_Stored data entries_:
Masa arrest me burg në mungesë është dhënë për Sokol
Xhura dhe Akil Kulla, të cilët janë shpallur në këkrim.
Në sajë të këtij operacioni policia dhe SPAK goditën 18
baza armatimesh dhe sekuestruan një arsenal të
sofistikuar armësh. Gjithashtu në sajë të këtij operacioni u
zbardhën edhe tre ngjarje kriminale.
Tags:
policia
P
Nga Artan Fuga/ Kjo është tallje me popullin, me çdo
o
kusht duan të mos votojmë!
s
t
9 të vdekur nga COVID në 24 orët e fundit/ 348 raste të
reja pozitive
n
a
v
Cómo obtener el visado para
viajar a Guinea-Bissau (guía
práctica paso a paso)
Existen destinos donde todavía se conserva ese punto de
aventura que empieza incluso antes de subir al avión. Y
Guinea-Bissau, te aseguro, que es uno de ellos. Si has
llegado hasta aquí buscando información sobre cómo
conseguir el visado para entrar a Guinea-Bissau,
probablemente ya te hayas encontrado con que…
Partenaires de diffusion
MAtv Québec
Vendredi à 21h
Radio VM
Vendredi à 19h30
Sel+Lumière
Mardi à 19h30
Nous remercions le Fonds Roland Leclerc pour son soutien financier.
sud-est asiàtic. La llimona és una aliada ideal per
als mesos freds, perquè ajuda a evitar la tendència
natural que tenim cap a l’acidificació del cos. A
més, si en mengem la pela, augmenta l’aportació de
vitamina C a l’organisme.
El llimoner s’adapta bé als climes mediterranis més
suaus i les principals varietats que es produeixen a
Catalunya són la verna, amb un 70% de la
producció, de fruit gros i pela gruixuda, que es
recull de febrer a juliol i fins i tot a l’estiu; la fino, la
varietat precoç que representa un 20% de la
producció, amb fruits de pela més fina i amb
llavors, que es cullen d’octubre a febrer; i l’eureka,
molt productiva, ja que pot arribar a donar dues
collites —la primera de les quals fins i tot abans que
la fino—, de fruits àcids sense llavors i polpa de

_What the task asks_: Rewrite the material from its first line through the line containing "Existen destinos donde", changing "operacioni" to "aksioni" and leaving everything else the same.

_Written response_:
Masa arrest me burg në mungesë është dhënë për Sokol
Xhura dhe Akil Kulla, të cilët janë shpallur në këkrim.
Në sajë të këtij aksioni policia dhe SPAK goditën 18
baza armatimesh dhe sekuestruan një arsenal të
sofistikuar armësh. Gjithashtu në sajë të këtij aksioni u
zbardhën edhe tre ngjarje kriminale.
Tags:
policia
P
Nga Artan Fuga/ Kjo është tallje me popullin, me çdo
o
kusht duan të mos votojmë!
s
t
9 të vdekur nga COVID në 24 orët e fundit/ 348 raste të
reja pozitive
n
a
v
Cómo obtener el visado para
viajar a Guinea-Bissau (guía
práctica paso a paso)
Existen destinos donde todavía se conserva ese punto de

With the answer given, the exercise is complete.